The Snohomish County Economic Development Council, which has a $300,000 annual budget this year and the equivalent of three full-time employees, is lobbying to raise an extra half million dollars annually to lure high-tech companies and their relatively well-paying jobs. It's an attempt to prove the city of Everett equally as attractive as Pierce County's Tacoma, which wouldn't have been saying much until recently.
After decades with the reputation for being foul smelling, Tacoma is making a comeback as a high-tech mecca. After dropping $100 million on a citywide fiber-optic network and another $129,000 for a marketing strategy guide from the New York public relations firm Development Counselors International, the city has gone on a public relations blitz that's already showing signs of success.
In the last few months, magazines and newspapers have featured sweeping views of Mount Rainier and free-flowing freeways, clean air in the sky and fiber optics in the ground. "America's No. 1 Wired City," the advertisements say. The best advertising is always free, however, and the city has been getting more than its fair share lately.

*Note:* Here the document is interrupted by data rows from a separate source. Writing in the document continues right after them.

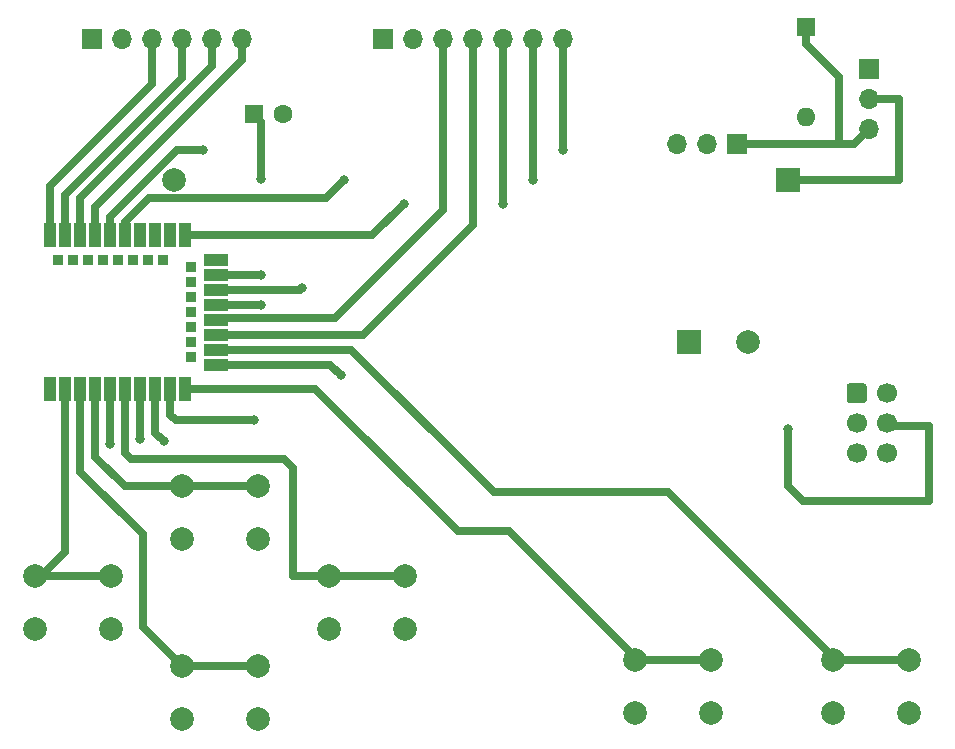
<source format=gtl>
G04 #@! TF.GenerationSoftware,KiCad,Pcbnew,5.1.9+dfsg1-1*
G04 #@! TF.CreationDate,2022-04-23T11:51:13+01:00*
G04 #@! TF.ProjectId,dmb2022,646d6232-3032-4322-9e6b-696361645f70,rev?*
G04 #@! TF.SameCoordinates,Original*
G04 #@! TF.FileFunction,Copper,L1,Top*
G04 #@! TF.FilePolarity,Positive*
%FSLAX46Y46*%
G04 Gerber Fmt 4.6, Leading zero omitted, Abs format (unit mm)*
G04 Created by KiCad (PCBNEW 5.1.9+dfsg1-1) date 2022-04-23 11:51:13*
%MOMM*%
%LPD*%
G01*
G04 APERTURE LIST*
G04 #@! TA.AperFunction,ComponentPad*
%ADD10O,1.600000X1.600000*%
G04 #@! TD*
G04 #@! TA.AperFunction,ComponentPad*
%ADD11R,1.600000X1.600000*%
G04 #@! TD*
G04 #@! TA.AperFunction,ComponentPad*
%ADD12R,2.000000X2.000000*%
G04 #@! TD*
G04 #@! TA.AperFunction,ComponentPad*
%ADD13C,2.000000*%
G04 #@! TD*
G04 #@! TA.AperFunction,ComponentPad*
%ADD14C,1.600000*%
G04 #@! TD*
G04 #@! TA.AperFunction,ComponentPad*
%ADD15O,1.700000X1.700000*%
G04 #@! TD*
G04 #@! TA.AperFunction,ComponentPad*
%ADD16R,1.700000X1.700000*%
G04 #@! TD*
G04 #@! TA.AperFunction,ComponentPad*
%ADD17C,1.700000*%
G04 #@! TD*
G04 #@! TA.AperFunction,SMDPad,CuDef*
%ADD18R,0.900000X0.900000*%
G04 #@! TD*
G04 #@! TA.AperFunction,SMDPad,CuDef*
%ADD19R,1.000000X2.000000*%
G04 #@! TD*
G04 #@! TA.AperFunction,SMDPad,CuDef*
%ADD20R,2.000000X1.000000*%
G04 #@! TD*
G04 #@! TA.AperFunction,ViaPad*
%ADD21C,0.800000*%
G04 #@! TD*
G04 #@! TA.AperFunction,Conductor*
%ADD22C,0.635000*%
G04 #@! TD*
G04 APERTURE END LIST*
D10*
X242062000Y-73914000D03*
D11*
X242062000Y-66294000D03*
D12*
X240538000Y-79248000D03*
D13*
X188548000Y-79248000D03*
D14*
X197826000Y-73660000D03*
D11*
X195326000Y-73660000D03*
D15*
X231140000Y-76200000D03*
X233680000Y-76200000D03*
D16*
X236220000Y-76200000D03*
D15*
X221488000Y-67310000D03*
X218948000Y-67310000D03*
X216408000Y-67310000D03*
X213868000Y-67310000D03*
X211328000Y-67310000D03*
X208788000Y-67310000D03*
D16*
X206248000Y-67310000D03*
D13*
X237156000Y-92964000D03*
D12*
X232156000Y-92964000D03*
D17*
X248920000Y-102362000D03*
X248920000Y-99822000D03*
X248920000Y-97282000D03*
X246380000Y-102362000D03*
X246380000Y-99822000D03*
G04 #@! TA.AperFunction,ComponentPad*
G36*
G01*
X245530000Y-97882000D02*
X245530000Y-96682000D01*
G75*
G02*
X245780000Y-96432000I250000J0D01*
G01*
X246980000Y-96432000D01*
G75*
G02*
X247230000Y-96682000I0J-250000D01*
G01*
X247230000Y-97882000D01*
G75*
G02*
X246980000Y-98132000I-250000J0D01*
G01*
X245780000Y-98132000D01*
G75*
G02*
X245530000Y-97882000I0J250000D01*
G01*
G37*
G04 #@! TD.AperFunction*
D15*
X194310000Y-67310000D03*
X191770000Y-67310000D03*
X189230000Y-67310000D03*
X186690000Y-67310000D03*
X184150000Y-67310000D03*
D16*
X181610000Y-67310000D03*
D18*
X178739000Y-86024000D03*
X180009000Y-86024000D03*
X181279000Y-86024000D03*
X182549000Y-86024000D03*
X183819000Y-86024000D03*
X185089000Y-86024000D03*
X186359000Y-86024000D03*
X187629000Y-86024000D03*
X190034000Y-86614000D03*
X190034000Y-87884000D03*
X190034000Y-89154000D03*
X190034000Y-90424000D03*
X190034000Y-91694000D03*
X190034000Y-92964000D03*
X190034000Y-94234000D03*
D19*
X178104000Y-83924000D03*
X179374000Y-83924000D03*
X180644000Y-83924000D03*
X181914000Y-83924000D03*
X183184000Y-83924000D03*
X184454000Y-83924000D03*
X185724000Y-83924000D03*
X186994000Y-83924000D03*
X188264000Y-83924000D03*
X189534000Y-83924000D03*
X178104000Y-96924000D03*
X179374000Y-96924000D03*
X180644000Y-96924000D03*
X181914000Y-96924000D03*
X183184000Y-96924000D03*
X184454000Y-96924000D03*
X185724000Y-96924000D03*
X186994000Y-96924000D03*
X188264000Y-96924000D03*
X189534000Y-96924000D03*
D20*
X192134000Y-85974000D03*
X192134000Y-87244000D03*
X192134000Y-88514000D03*
X192134000Y-89784000D03*
X192134000Y-91054000D03*
X192134000Y-92324000D03*
X192134000Y-93594000D03*
X192134000Y-94864000D03*
D13*
X195730000Y-105156000D03*
X195730000Y-109656000D03*
X189230000Y-105156000D03*
X189230000Y-109656000D03*
D15*
X247396000Y-74930000D03*
X247396000Y-72390000D03*
D16*
X247396000Y-69850000D03*
D13*
X208176000Y-112776000D03*
X208176000Y-117276000D03*
X201676000Y-112776000D03*
X201676000Y-117276000D03*
X183284000Y-112776000D03*
X183284000Y-117276000D03*
X176784000Y-112776000D03*
X176784000Y-117276000D03*
X195730000Y-120396000D03*
X195730000Y-124896000D03*
X189230000Y-120396000D03*
X189230000Y-124896000D03*
X234084000Y-119888000D03*
X234084000Y-124388000D03*
X227584000Y-119888000D03*
X227584000Y-124388000D03*
X250848000Y-119888000D03*
X250848000Y-124388000D03*
X244348000Y-119888000D03*
X244348000Y-124388000D03*
D21*
X191008000Y-76708000D03*
X221488000Y-76708000D03*
X202946000Y-79248000D03*
X218948000Y-79248000D03*
X202692000Y-95758000D03*
X187706000Y-101346000D03*
X240538000Y-100330000D03*
X185674000Y-101190500D03*
X195326000Y-99568000D03*
X195966000Y-89784000D03*
X195966000Y-79126000D03*
X195966000Y-87244000D03*
X183134000Y-101600000D03*
X199390000Y-88392000D03*
X208026000Y-81280000D03*
X216408000Y-81280000D03*
D22*
X180644000Y-96924000D02*
X180644000Y-103936000D01*
X180644000Y-103936000D02*
X185928000Y-109220000D01*
X185928000Y-109220000D02*
X185928000Y-117094000D01*
X185928000Y-117094000D02*
X189230000Y-120396000D01*
X189230000Y-120396000D02*
X195580000Y-120396000D01*
X183284000Y-112776000D02*
X176784000Y-112776000D01*
X179374000Y-96924000D02*
X179374000Y-110694000D01*
X179374000Y-110694000D02*
X177292000Y-112776000D01*
X177292000Y-112776000D02*
X176784000Y-112776000D01*
X205921902Y-112776000D02*
X208026000Y-112776000D01*
X198628000Y-112776000D02*
X205921902Y-112776000D01*
X198628000Y-103632000D02*
X198628000Y-112776000D01*
X197866000Y-102870000D02*
X198628000Y-103632000D01*
X184912000Y-102870000D02*
X197866000Y-102870000D01*
X184404000Y-102362000D02*
X184912000Y-102870000D01*
X184404000Y-98135502D02*
X184404000Y-102362000D01*
X184454000Y-98085502D02*
X184404000Y-98135502D01*
X184454000Y-96924000D02*
X184454000Y-98085502D01*
X183184000Y-82366098D02*
X188842098Y-76708000D01*
X183184000Y-83924000D02*
X183184000Y-82366098D01*
X188842098Y-76708000D02*
X191008000Y-76708000D01*
X221488000Y-76708000D02*
X221488000Y-67310000D01*
X186450997Y-80765501D02*
X201428499Y-80765501D01*
X184454000Y-82762498D02*
X186450997Y-80765501D01*
X184454000Y-83924000D02*
X184454000Y-82762498D01*
X201428499Y-80765501D02*
X202946000Y-79248000D01*
X218948000Y-79248000D02*
X218948000Y-67310000D01*
X189230000Y-105156000D02*
X195580000Y-105156000D01*
X188976000Y-104902000D02*
X189230000Y-105156000D01*
X188722000Y-105156000D02*
X188976000Y-104902000D01*
X184404000Y-105156000D02*
X188722000Y-105156000D01*
X181914000Y-102666000D02*
X184404000Y-105156000D01*
X181914000Y-96924000D02*
X181914000Y-102666000D01*
X193040000Y-90932000D02*
X202184000Y-90932000D01*
X192918000Y-91054000D02*
X193040000Y-90932000D01*
X192134000Y-91054000D02*
X192918000Y-91054000D01*
X202184000Y-90932000D02*
X211328000Y-81788000D01*
X211328000Y-81788000D02*
X211328000Y-67310000D01*
X192134000Y-92324000D02*
X201554000Y-92324000D01*
X201554000Y-92324000D02*
X204602000Y-92324000D01*
X204602000Y-92324000D02*
X213868000Y-83058000D01*
X213868000Y-83058000D02*
X213868000Y-67310000D01*
X192134000Y-94864000D02*
X201798000Y-94864000D01*
X201798000Y-94864000D02*
X202692000Y-95758000D01*
X181914000Y-83924000D02*
X181914000Y-81484000D01*
X181914000Y-81484000D02*
X194310000Y-69088000D01*
X194310000Y-69088000D02*
X194310000Y-67310000D01*
X180644000Y-83924000D02*
X180644000Y-82289000D01*
X180644000Y-82289000D02*
X180644000Y-80722000D01*
X180644000Y-80722000D02*
X191770000Y-69596000D01*
X191770000Y-69596000D02*
X191770000Y-67310000D01*
X179374000Y-83924000D02*
X179374000Y-80468000D01*
X179374000Y-80468000D02*
X189230000Y-70612000D01*
X189230000Y-70612000D02*
X189230000Y-67310000D01*
X178104000Y-83924000D02*
X178104000Y-79706000D01*
X178104000Y-79706000D02*
X186690000Y-71120000D01*
X186690000Y-71120000D02*
X186690000Y-67310000D01*
X192134000Y-93594000D02*
X203576000Y-93594000D01*
X203576000Y-93594000D02*
X213868000Y-103886000D01*
X213868000Y-103886000D02*
X215646000Y-105664000D01*
X215646000Y-105664000D02*
X230378000Y-105664000D01*
X230378000Y-105664000D02*
X244348000Y-119634000D01*
X244348000Y-119634000D02*
X244602000Y-119888000D01*
X244602000Y-119888000D02*
X250952000Y-119888000D01*
X227838000Y-119888000D02*
X234188000Y-119888000D01*
X216916000Y-108966000D02*
X227838000Y-119888000D01*
X212598000Y-108966000D02*
X216916000Y-108966000D01*
X200556000Y-96924000D02*
X212598000Y-108966000D01*
X189534000Y-96924000D02*
X200556000Y-96924000D01*
X186994000Y-96924000D02*
X186994000Y-100634000D01*
X186994000Y-100634000D02*
X187706000Y-101346000D01*
X240538000Y-100330000D02*
X240538000Y-105156000D01*
X240538000Y-105156000D02*
X241808000Y-106426000D01*
X241808000Y-106426000D02*
X252476000Y-106426000D01*
X252476000Y-106426000D02*
X252476000Y-100076000D01*
X252476000Y-100076000D02*
X248920000Y-100076000D01*
X248920000Y-100076000D02*
X249174000Y-99822000D01*
X248920000Y-99822000D02*
X248920000Y-100076000D01*
X185674000Y-96774000D02*
X185674000Y-101190500D01*
X188264000Y-96924000D02*
X188264000Y-99110000D01*
X188264000Y-99110000D02*
X188722000Y-99568000D01*
X188722000Y-99568000D02*
X195326000Y-99568000D01*
X240538000Y-79248000D02*
X249936000Y-79248000D01*
X249936000Y-79248000D02*
X249936000Y-72390000D01*
X249936000Y-72390000D02*
X247142000Y-72390000D01*
X192134000Y-89784000D02*
X195966000Y-89784000D01*
X195966000Y-79126000D02*
X195966000Y-74300000D01*
X195966000Y-74300000D02*
X195326000Y-73660000D01*
X192134000Y-87244000D02*
X195966000Y-87244000D01*
X183184000Y-101550000D02*
X183134000Y-101600000D01*
X183184000Y-96924000D02*
X183184000Y-101550000D01*
X199268000Y-88514000D02*
X199390000Y-88392000D01*
X192134000Y-88514000D02*
X199268000Y-88514000D01*
X189534000Y-83924000D02*
X205382000Y-83924000D01*
X205382000Y-83924000D02*
X208026000Y-81280000D01*
X216408000Y-81280000D02*
X216408000Y-67310000D01*
X246126000Y-76200000D02*
X247396000Y-74930000D01*
X244856000Y-70473000D02*
X244856000Y-76200000D01*
X244856000Y-76200000D02*
X246126000Y-76200000D01*
X236220000Y-76200000D02*
X244856000Y-76200000D01*
X242062000Y-67679000D02*
X244856000Y-70473000D01*
X242062000Y-66294000D02*
X242062000Y-67679000D01*
M02*

</source>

An Aug. 5 article in The New York Times dismissed the "Tacoma Aroma" reputation and affirmed that the city is rebounding. Also in August, Business Week deemed Tacoma "high in fiber." The city's advertising blitz is to keep up the momentum created last summer with stories in the Oregonian and the Wall Street Journal, and a "second best midsize city in which to locate a business" ranking last October by Entrepreneur magazine. It's all exactly what the Snohomish County Economic Development Council wants for Everett, a city known for the Boeing airplanes built there more than anything else.
To that end, the development council has asked the port, the city and the county to up their annual contributions to cover much of the extra $500,000 annually it says it will need. The council is also asking private companies that help support the organization to boost their contributions, and hoping the county's community colleges will provide space for a business incubator to help companies get started, and provide expertise in translating existing marketing videos and materials into Japanese.
The money goes toward an updated inventory of available industrial land, a broad marketing campaign, computers, travel and staff, with the ultimate goal of producing 4,000 jobs over the next five years that pay between $38,000 and $40,000 a year, what the council considers a livable wage.
For Tacoma, the success of its recent marketing blitz is too early to tell. In Virginia, however, the Greater Richmond Partnership Inc. has been at it since 1994, opening an overseas trade office, attending trade shows and spending on regional advertising. The partnership claims it worked with companies that have made $3 billion in capital investments and now employ some 52,000 people in the area.